わさび事業に携わるなかで、特に印象に残っているエピソードはありますか?
- 羽馬
- 小西くんも話題に挙げていましたが、現地の変わりやすい気候と向き合ったことが印象に残っています。JAVA AGRITECH 社へ出向中の 2019 年、農園のある地域で大規模な強風被害が発生し、大切に育てていたわさびも大きなダメージを受けました。農園の近くで森林火災や家屋の倒壊が発生するほどの自然災害でした。その後、約 2 週間にわたりスタッフ総出で復旧作業を行いました。被害の現場を見たときは、自然の脅威に対する無力さと、わさびを枯らせてしまった悔しさでいっぱいでしたが、復旧作業を終えたあとの達成感と一体感は、今でもよく覚えています。
- 佐藤
- やはり自然災害は怖いですよね。営業担当としても、気候の影響で商品が手元に届かないときは心苦しさでいっぱいになります。過去にも 2、3 回ほど供給不足を経験していますが、お客さまの期待を裏切らないよう精一杯対応していました。
- 小西
- 私にもその経験があります。わさびは、日光や雨に当たりすぎると溶けてしまい、元の栽培サイクルに戻すにも 1 年ほどかかってしまうんです。こうした気象災害はインドネシア以外の農園でも発生するので、常に気が抜けません。
- 佐藤
- 当社の看板商品だからこそ、生産側も営業側も責任は重大です。
わさび事業では、ここ数年で、土壌の改良や苗の開発などの研究開発にも注力しているとお聞きしました。
- 羽馬
- 土は農業を行う上でも特に欠かせない要素です。土壌の DNA 分析にも取り組み、土のなかの微生物や菌を調べ、肥料などの栽培条件との相性を探っています。こうした研究は菌を培養するケースが多いですが、DNA 分析をすることで、土壌の微生物を網羅的に調べられるんです。土壌微生物を研究しているわさび生産者は珍しく、進んだ取り組みだと自負しています。
- 佐藤
- 苗の開発は、生鮮わさびの需要が拡大していることも始めた理由のひとつです。実は、他の野菜や果物と同様に、わさびも産地ごとに味わいが異なるんです。そこで、「ヴォークス・トレーディングのわさびの味」をつくることで、付加価値を向上させようと考えています。
- 羽馬
- 現在、研究開発の分野では「高品質で、おいしい生鮮わさびをつくる」というテーマを掲げています。この目標に向け、わさび栽培に関する技術力をさらに磨いていきたいです。
国際的な認証の取得で、自慢のわさびを世界に届ける

わさびのニーズ拡大から、最近ではさまざまな認証を取得しているとお聞きしました。
- 佐藤
- はい。2019年には、わさびを含む冷凍野菜・果実に対してHALAL認証(「イスラム教で禁止されている成分を使っていないこと」を保証する認証)を取得しました。先ほど農園のスタッフはわさびを食べないとお話ししましたが、インドネシア国内で見ると、日本食レストランの増加により、わさびに親しみを持つ方が増えているんです。こうした認証を取得することで、インドネシアの工場で製造した食品を現地で販売できますし、イスラム教徒の多い国へも積極的に輸出できると考えています。
- 羽馬
- 翌年の2020年には、わさびの価値向上と持続可能な事業基盤の構築をめざし、“わさび事業変革プラン”を策定しました。その一つのプロジェクトとして取得したのが、農業の国際基準である「グローバルG.A.P.認証」です。栽培ノウハウや農園の管理方法をベースに認証を取得することにより、安全・安心なわさびでJAVA AGRITECH社のわさび事業の価値が高められると考えたんです。

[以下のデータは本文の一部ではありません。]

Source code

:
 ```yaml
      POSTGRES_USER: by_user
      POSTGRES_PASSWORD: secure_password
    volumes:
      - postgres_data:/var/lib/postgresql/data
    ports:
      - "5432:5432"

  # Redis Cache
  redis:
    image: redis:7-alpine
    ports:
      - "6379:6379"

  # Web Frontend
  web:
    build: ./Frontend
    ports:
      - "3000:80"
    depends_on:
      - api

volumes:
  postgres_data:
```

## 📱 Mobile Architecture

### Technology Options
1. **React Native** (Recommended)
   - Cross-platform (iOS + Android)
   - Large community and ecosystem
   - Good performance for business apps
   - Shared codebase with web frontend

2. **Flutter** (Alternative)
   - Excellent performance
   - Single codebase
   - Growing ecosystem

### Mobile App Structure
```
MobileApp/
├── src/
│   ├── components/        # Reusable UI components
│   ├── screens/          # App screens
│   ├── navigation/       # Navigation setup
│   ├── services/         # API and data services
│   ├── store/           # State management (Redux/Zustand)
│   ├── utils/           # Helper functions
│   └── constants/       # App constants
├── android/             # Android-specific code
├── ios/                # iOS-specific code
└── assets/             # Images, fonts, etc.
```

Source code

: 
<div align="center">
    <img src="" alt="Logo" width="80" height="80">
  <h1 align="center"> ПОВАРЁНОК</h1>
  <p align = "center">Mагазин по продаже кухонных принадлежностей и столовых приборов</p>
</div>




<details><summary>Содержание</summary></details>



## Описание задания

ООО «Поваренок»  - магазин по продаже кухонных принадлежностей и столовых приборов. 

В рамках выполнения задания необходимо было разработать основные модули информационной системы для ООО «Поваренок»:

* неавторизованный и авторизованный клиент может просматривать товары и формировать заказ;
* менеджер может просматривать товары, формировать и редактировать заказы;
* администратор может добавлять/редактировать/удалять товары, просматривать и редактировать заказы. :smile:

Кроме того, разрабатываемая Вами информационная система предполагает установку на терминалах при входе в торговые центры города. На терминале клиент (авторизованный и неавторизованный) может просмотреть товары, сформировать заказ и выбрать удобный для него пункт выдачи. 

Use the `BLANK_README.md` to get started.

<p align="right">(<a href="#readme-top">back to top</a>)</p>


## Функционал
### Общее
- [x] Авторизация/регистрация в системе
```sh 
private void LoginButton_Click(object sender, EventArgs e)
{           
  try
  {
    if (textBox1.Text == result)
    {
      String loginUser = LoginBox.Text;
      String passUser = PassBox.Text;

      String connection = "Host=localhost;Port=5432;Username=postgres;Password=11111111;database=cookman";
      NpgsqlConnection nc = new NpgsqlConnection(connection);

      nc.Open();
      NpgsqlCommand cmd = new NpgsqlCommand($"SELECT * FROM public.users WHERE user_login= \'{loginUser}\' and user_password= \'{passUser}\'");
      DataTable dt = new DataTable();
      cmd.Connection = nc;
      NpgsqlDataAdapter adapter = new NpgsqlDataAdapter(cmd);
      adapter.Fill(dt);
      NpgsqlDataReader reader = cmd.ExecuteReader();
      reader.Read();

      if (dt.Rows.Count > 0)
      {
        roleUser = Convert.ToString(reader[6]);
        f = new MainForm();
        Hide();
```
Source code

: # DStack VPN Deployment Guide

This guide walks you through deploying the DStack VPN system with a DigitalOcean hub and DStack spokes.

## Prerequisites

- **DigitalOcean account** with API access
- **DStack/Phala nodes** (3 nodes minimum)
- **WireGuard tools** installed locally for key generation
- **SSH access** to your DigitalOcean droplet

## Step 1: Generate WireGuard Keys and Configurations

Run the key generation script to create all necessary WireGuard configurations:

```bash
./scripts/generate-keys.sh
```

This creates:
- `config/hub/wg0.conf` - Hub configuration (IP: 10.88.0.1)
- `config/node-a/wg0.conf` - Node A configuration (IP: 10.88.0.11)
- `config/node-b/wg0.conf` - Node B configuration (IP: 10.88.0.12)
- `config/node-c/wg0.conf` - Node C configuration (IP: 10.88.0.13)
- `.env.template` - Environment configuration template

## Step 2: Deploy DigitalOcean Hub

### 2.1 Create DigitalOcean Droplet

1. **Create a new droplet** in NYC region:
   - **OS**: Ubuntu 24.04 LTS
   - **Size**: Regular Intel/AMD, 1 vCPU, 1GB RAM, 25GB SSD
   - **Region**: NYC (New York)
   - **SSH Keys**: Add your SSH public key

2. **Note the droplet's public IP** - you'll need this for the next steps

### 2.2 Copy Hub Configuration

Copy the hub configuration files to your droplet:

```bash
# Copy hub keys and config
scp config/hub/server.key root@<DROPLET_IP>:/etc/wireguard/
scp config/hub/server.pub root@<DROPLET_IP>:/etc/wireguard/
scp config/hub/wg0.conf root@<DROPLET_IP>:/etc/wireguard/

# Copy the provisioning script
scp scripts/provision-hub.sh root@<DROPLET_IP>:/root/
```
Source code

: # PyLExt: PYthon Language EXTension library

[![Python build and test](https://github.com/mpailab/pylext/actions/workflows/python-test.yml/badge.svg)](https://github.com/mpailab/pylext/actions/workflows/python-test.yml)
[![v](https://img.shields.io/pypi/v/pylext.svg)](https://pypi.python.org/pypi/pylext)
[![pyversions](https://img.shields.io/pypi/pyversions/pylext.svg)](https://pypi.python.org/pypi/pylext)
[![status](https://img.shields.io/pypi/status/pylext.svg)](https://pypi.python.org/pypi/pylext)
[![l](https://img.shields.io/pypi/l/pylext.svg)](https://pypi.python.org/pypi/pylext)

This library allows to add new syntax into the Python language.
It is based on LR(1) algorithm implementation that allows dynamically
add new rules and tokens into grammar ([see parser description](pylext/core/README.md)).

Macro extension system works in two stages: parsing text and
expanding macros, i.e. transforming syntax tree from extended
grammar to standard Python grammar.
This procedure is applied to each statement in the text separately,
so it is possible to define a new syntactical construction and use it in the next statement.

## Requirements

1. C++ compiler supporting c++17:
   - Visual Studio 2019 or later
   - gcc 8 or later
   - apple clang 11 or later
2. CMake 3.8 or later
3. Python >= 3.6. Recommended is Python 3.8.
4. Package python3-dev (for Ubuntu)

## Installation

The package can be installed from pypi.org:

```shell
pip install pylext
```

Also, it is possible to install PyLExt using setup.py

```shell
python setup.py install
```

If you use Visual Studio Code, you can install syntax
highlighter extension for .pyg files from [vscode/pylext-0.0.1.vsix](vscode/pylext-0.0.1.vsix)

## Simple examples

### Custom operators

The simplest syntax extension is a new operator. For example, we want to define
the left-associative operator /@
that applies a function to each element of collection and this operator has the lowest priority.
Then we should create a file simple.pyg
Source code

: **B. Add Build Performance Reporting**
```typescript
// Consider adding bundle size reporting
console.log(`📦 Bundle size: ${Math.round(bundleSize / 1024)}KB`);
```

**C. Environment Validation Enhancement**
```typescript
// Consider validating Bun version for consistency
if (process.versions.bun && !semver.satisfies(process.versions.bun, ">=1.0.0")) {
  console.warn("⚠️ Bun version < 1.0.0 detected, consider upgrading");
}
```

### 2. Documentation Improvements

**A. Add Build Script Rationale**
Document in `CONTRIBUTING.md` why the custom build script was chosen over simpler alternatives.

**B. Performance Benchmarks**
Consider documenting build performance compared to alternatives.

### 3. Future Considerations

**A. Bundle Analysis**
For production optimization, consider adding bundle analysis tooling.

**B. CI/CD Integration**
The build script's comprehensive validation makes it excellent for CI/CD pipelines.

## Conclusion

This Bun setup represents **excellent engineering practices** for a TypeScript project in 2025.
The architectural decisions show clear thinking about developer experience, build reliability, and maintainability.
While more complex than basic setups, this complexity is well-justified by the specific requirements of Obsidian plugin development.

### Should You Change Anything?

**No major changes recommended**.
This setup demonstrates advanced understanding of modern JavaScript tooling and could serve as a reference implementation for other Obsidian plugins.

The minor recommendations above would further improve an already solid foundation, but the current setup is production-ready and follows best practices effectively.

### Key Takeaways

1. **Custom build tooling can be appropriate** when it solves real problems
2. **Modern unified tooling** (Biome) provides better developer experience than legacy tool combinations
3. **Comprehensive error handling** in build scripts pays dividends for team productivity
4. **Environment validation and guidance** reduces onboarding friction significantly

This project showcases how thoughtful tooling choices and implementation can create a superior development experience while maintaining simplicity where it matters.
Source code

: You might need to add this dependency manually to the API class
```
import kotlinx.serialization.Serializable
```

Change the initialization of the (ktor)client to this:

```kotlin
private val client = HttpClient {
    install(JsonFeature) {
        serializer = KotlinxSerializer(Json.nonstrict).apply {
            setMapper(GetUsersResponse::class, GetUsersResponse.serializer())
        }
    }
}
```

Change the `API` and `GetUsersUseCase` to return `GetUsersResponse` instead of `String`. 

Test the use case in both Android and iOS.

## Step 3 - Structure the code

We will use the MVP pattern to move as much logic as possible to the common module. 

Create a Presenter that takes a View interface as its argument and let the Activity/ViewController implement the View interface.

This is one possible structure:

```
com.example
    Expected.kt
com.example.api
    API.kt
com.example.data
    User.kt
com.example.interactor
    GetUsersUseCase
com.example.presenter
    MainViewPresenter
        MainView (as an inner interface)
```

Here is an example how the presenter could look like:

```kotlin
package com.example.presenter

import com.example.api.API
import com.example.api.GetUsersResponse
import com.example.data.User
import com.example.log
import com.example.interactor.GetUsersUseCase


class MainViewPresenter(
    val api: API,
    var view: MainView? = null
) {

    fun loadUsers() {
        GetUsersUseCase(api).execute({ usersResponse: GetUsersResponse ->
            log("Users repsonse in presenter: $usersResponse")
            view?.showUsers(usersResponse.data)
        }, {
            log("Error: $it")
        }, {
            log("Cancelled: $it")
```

グローバルG.A.P.認証の項目には、具体的にどのようなものがあるのでしょうか。
- 羽馬
- グローバルG.A.P.認証は、「食品安全、労働環境、環境保全に配慮した『持続的な生産活動』を実践する優良企業」に与えられる世界共通の基準です。現地では、食品安全、環境保全、労働安全、人権保護、農場の経営管理の5分野の取り組みを審査員の方にチェックいただきました。
- 小西
- 認証を取得するため、現地で改善したり、新たに取り組まれたりしたことはありますか?
- 羽馬
- 農園メンバーにとって初めての国際的な認証取得だったため、まずはグローバルG.A.P.認証そのものの学習からスタートしました。その後、栽培管理や労働環境の改善に取り組みました。途中でコロナ禍になるなど一筋縄ではいかない部分もありましたが、みなさんが協力してくれたおかげで無事に取得することができました。
- 佐藤
- 認証取得後も、取り組みを維持していくことが重要ですよね。
- 羽馬
- そうですね。特にグローバルG.A.P.認証は毎年の更新が必要ですので、今後もメンバーが一丸となり、改善活動を積み重ねてほしいです。
最後に、みなさんの今後の目標について教えてください。
- 佐藤
- 「わさび愛」にあふれた方々と、新しい世界を切り拓いていきたいです。というのも、わさびは他の食品と比べて市場規模が小さい反面、関わる人の熱量が大きいところが特徴なんです。私が入社した当時は、日本食文化が今ほど世界に定着していなかったし、インドネシア国内でわさびが売れるとも思っていませんでした。そんななか、たくさんの方に親しまれるようになったのは、「わさびの良さを知ってほしい」「もっとたくさんの人にわさびを食べてほしい」と願い、熱量を注いできた方々の努力の結果です。私もわさびに関わる者として、業界の未来を描いていきたいと思います。
- 小西
- 私は、ヨーロッパやアメリカなどの国々にも、当社のおいしいわさびを提供していきたいと考えています。ヨーロッパに関しては、SNSでの営業活動が好調で、新たな情報を出すたびにお客さまからお問い合わせをいただいている状況です。また、アメリカは中国に次ぐ世界第二位の日本食市場であり、拡販の余地がある地域だと捉えています。先日アメリカでのインドネシア産わさびの産地登録がちょうど完了したところです。現地の方々にわさびをお届けできる日を今から楽しみにしています。
- 羽馬
- より多くの方に「わさびっておいしい!」と感じていただくため、多方面にネットワークを広げながら新たな可能性を模索していきたいです。というのも、わさびは個人的に大好きな食品なんです。居酒屋で刺し盛りを頼むと、刺身よりもまずわさびを先に食べますし、農園にいたときも、わさび成長過程を見ることを日々の楽しみにしていました。今後も、インドネシアと日本のチームでつくった自慢のわさびを、私たちの「わさび愛」とともに世界中の方々へ届けたいと思います。
本日はありがとうございました。